“No thanks. But I’ll join the rest to-night. A little dirt on my face will make it all right, and I’d rather be with folks than in this terrible place.”

“A little timid, huh?”

“I’ll show you whether I’m timid or not!”

The girls were breathless, wondering what was going to happen, but the ferocious Bill was evidently possessed of soothing powers. “No, now there ain’t no call to git excited. There’s going to be enough people here when the schooner comes in.”

“Yes,” sarcastically said the other man. “You’re going to make enough money to give up fishing by that time, aren’t you?”

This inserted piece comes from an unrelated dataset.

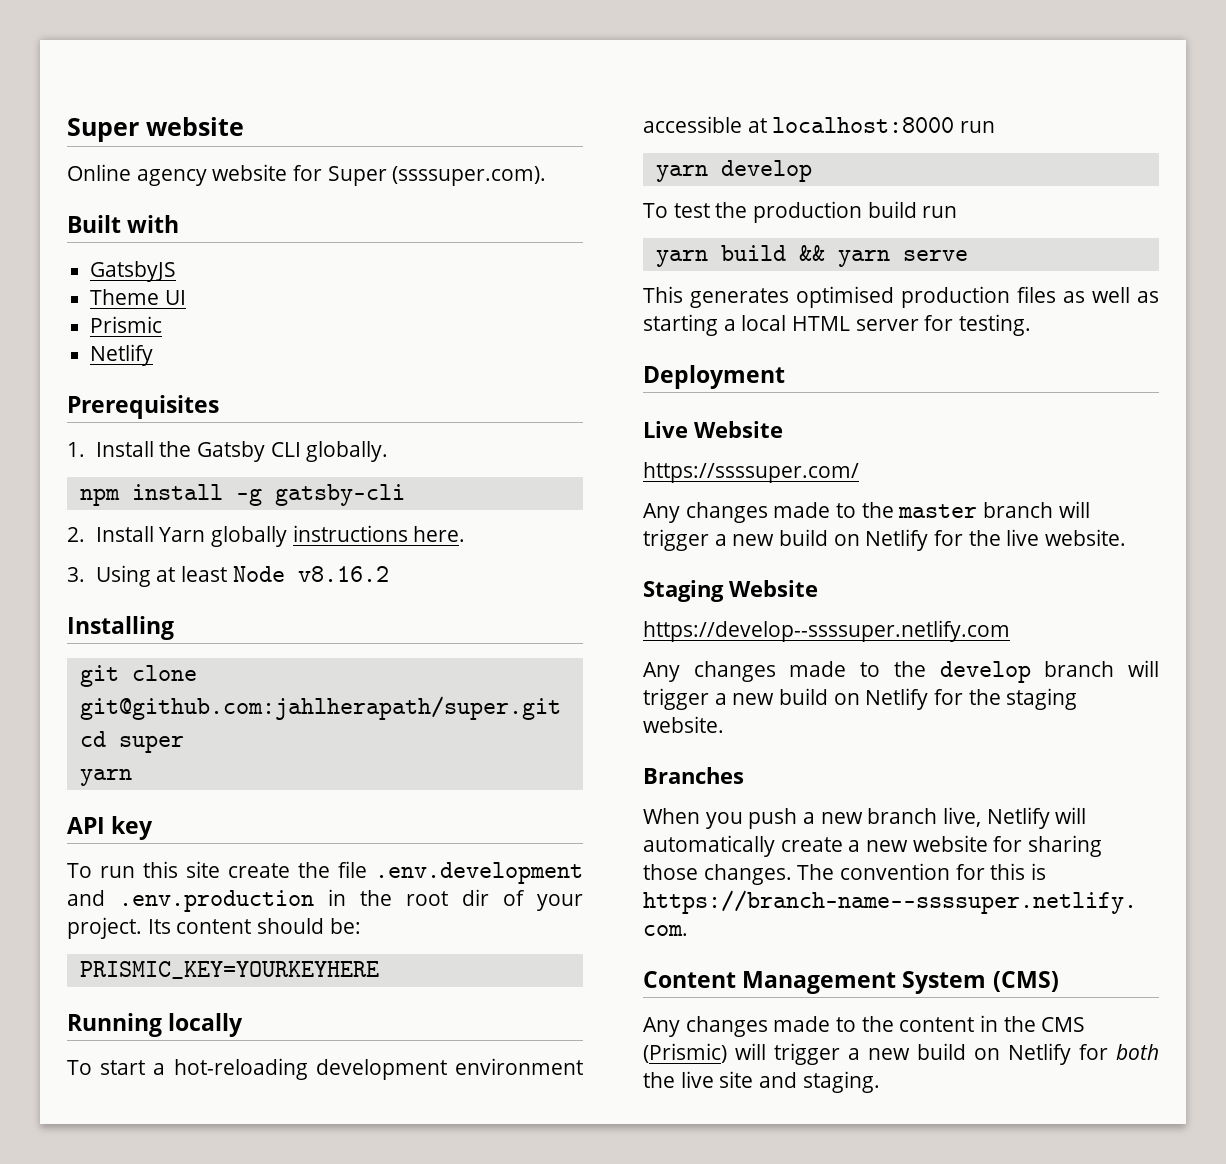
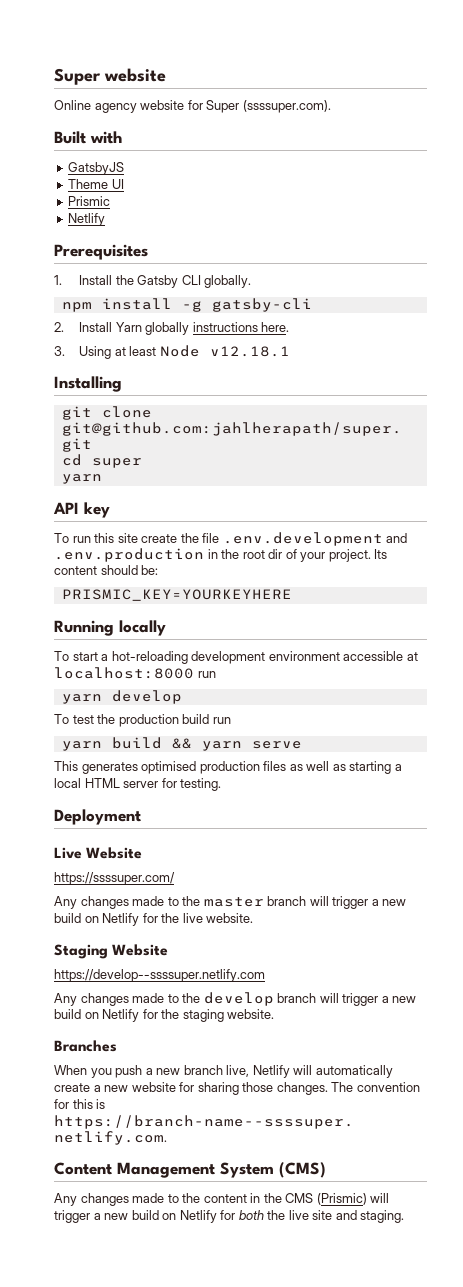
[297,566,389,582] v8.16.2 -> [209,346,290,357] v12.18.1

“I might if they wasn’t others I had to divide with,” growled Bill. “You pay attention to yer own affairs. You got it fixed with Ives about yerself?”

“Yes.”

The girls heard Peggy gasp, but the voices were not sounding as if either man were very near the “Steeple Rocks speaking tube,” as Leslie began to call it. Probably Peggy would not be heard.

For some little time the girls sat still, in uncomfortable positions, but they heard nothing more. Peggy was the first to jump up, and by the light of the flashlight which she carried, they all found their way back to the opening and crawled out. “I forgot to look, girls,” said Leslie, “to see if there were other rocks that could get loose outside, and after we were in there, listening to Bill and that other man, I began to think what if a rock fell down and closed up this hole!”

“We could have called down the speaking tube, Leslie,” Sarita suggested.